Streptococcus pyogenes (ou streptocoque du groupe A, SGA) est un pathogène strictement humain dont le réservoir naturel est principalement constitué par le pharynx. La contamination interhumaine est aérienne (gouttelettes) ou par contact direct ou indirect à partir de lésions cutanées.
S. pyogenes est responsable d’un large spectre de pathologies, allant d’infections bénignes fréquentes telles que l’angine et la scarlatine, à des infections sévères, plus rares, mais de mauvais pronostic telles que la fasciite nécrosante, le syndrome de choc toxique streptococcique (SCTS) ou la fièvre puerpérale. Ces manifestations cliniques aiguës peuvent se compliquer de séquelles post-infectieuses auto-immunes comme le rhumatisme articulaire aigu et la glomérulonéphrite aiguë, en particulier en cas d’antibiothérapie mal conduite.
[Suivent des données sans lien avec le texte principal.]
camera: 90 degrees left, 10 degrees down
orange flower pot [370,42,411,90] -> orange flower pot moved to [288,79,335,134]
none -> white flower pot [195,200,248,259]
Une recrudescence des infections à S. pyogenes a été décrite depuis les années 1980, survenant sous forme de bouffées épidémiques, la dernière datant de l’automne 2022, à la faveur de différents clones.
La diversité des manifestations cliniques est associée à de nombreux facteurs de virulence parmi lesquels la protéine M de surface, les streptolysines et les toxines superantigéniques. La protéine M, codée par le gène emm, est immunogène et présente une grande diversité antigénique. En outre, S. pyogenes possède jusqu’à 11 gènes distincts codant des toxines superantigéniques pouvant être responsables d’une stimulation immunitaire massive conduisant au SCTS.
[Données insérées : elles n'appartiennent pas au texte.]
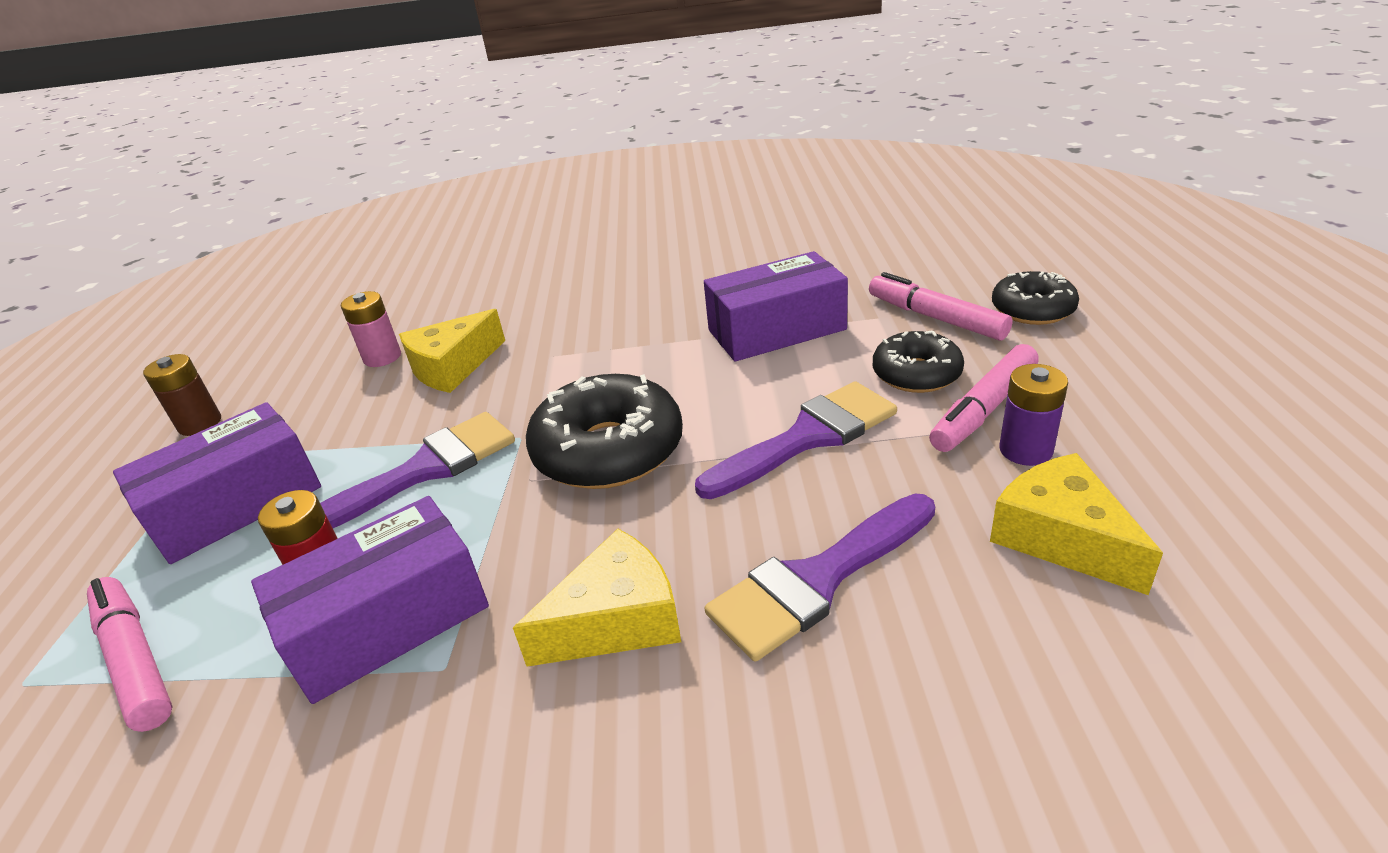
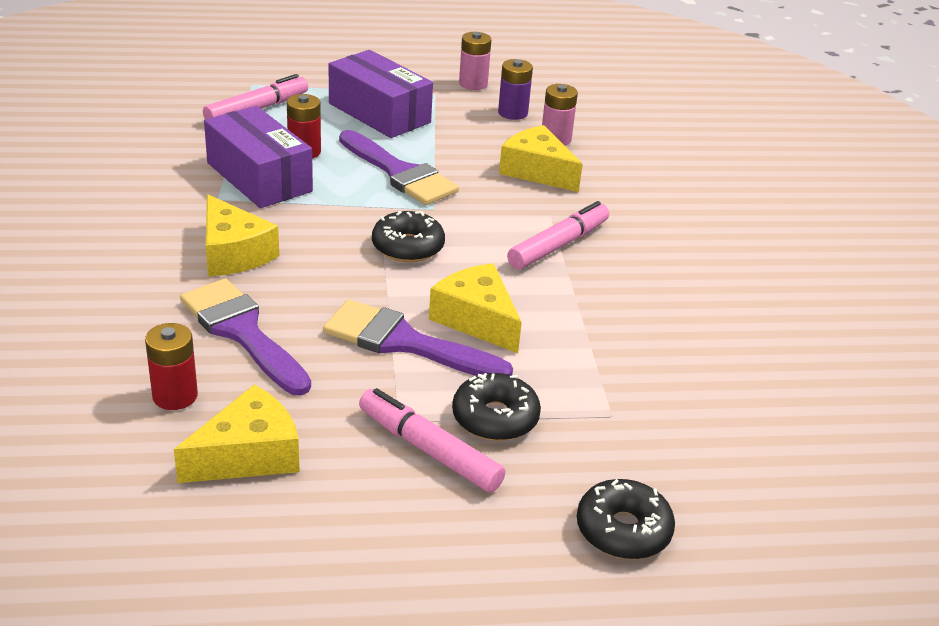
camera: 80 degrees right, 0 degrees up
brown battery [143,354,221,436] -> pink battery [459,32,491,90]
black donut [526,374,683,489] -> black donut [372,211,445,262], size x0.61
purple brush [695,381,897,499] -> purple brush turned 150 degrees clockwise [323,299,513,376]
purple box [704,251,848,361] -> none
pink marker [869,272,1013,341] -> pink marker moved to [507,201,609,270]
purple battery [999,364,1068,466] -> purple battery moved to [498,59,533,120]
none -> red battery [145,323,198,410]
none -> yellow cheese [429,263,522,353]

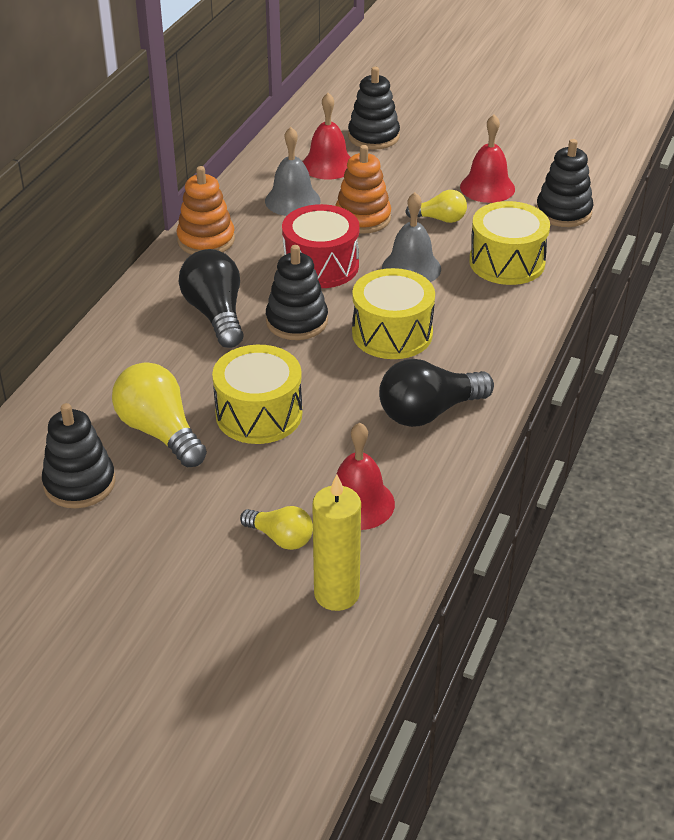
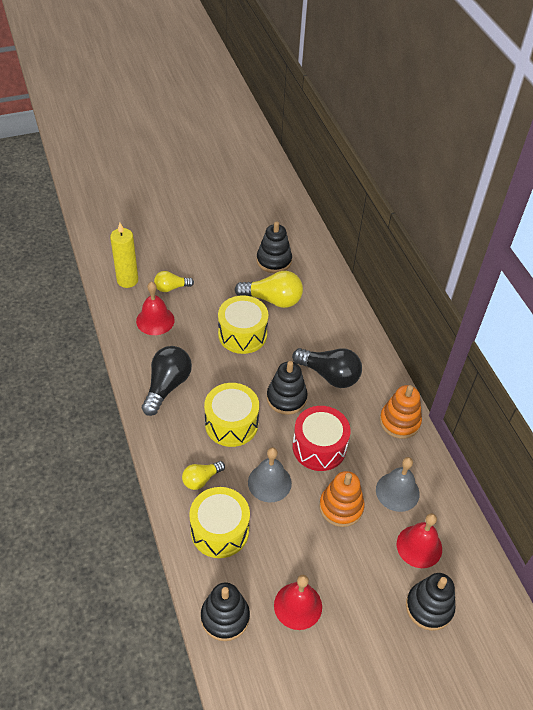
camera: 135 degrees right, 10 degrees up
yellow light bulb [405,190,467,223] -> yellow light bulb moved to [182,461,225,490]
L’identification au rang de l’espèce est réalisée pour chaque souche.
Elle repose sur les caractéristiques phénotypiques, la détermination du groupe de Lancefield et la spectrométrie de masse MALDI-Tof MS (base locale du CNR).
Elle peut être complétée par une identification moléculaire (sodA voire séquençage complet du génome).
Référence :
Identification of streptococci to species level by sequencing the gene encoding the manganese-dependent superoxide dismutase.
Poyart C, Quesne G, Coulon S, Berche P, Trieu-Cuot P. J Clin Microbiol. 1998 Jan;36(1):41-7. doi: 10.1128/JCM.36.1.41-47.1998. PMID: 9431917
L’antibiogramme des souches de S. pyogenes annoncées sensibles aux bêta-lactamines, macrolides et apparentés, aminoglycosides et tétracyclines n’est pas réalisé.
Un antibiogramme est réalisé pour chaque souche dans les autres situations selon les recommandations du CA-SFM/EUCAST.
Tout phénotype de résistance inhabituel annoncé par les correspondants est contrôlé par mesure des CMI (résistance aux bêta-lactamines chez les streptocoques bêta-hémolytiques, résistance aux linézolide, aux glycopeptides, etc.).
La détection des déterminants génétiques de résistance aux antibiotiques est réalisée par PCR multiplexes ou spécifiques selon les cas.
Toutes les souches qui présentent un phénotype de résistance inhabituel ou dont le déterminant génétique n’est pas identifié par PCR sont analysées par séquençage complet du génome (Whole genome sequencing, WGS).
Référence :
Multiplex PCR for simultaneous detection of macrolide and tetracycline resistance determinants in streptococci.
Malhotra-Kumar S, Lammens C, Piessens J, Goossens H.Antimicrob Agents Chemother. 2005 Nov;49(11):4798-800. doi: 10.1128/AAC.49.11.4798-4800.2005.PMID: 16251336
La protéine M, constituée de 2 chaînes peptidiques surenroulées formant une tige centrale hélicoïdale dont l’extrémité N-terminale présente une grande diversité antigénique, est codée par le gène emm. Le typage de la séquence nucléotidique codant la région variable N-terminale est à la base de l’épidémiologie des infections à S. pyogenes et S. dysgalactiae subsp. equisimilis. A ce jour, > 200 génotypes différents ont été décrits.
La détermination du génotype emm de chaque souche de streptocoques des groupes A, C et G est réalisée par PCR puis séquençage.
Référence :
S. pyogenes possède 11 gènes distincts, de distribution variable selon les souches, codant des toxines superantigéniques parmi lesquelles les toxines érythrogènes SpeA et SpeC (streptococcal pyrogenic exotoxins) responsables de l’éruption cutanée de la scarlatine et la protéine SSA (streptococcal superantigen).
- Pour les souches de S. pyogenes, détection par PCR des gènes speA, speB, speC, ssa et smeZ,
- Pour les souches de S. dysgalactiae subsp. equisimilis, détection par PCR du gène de l’exotoxine speG(dys).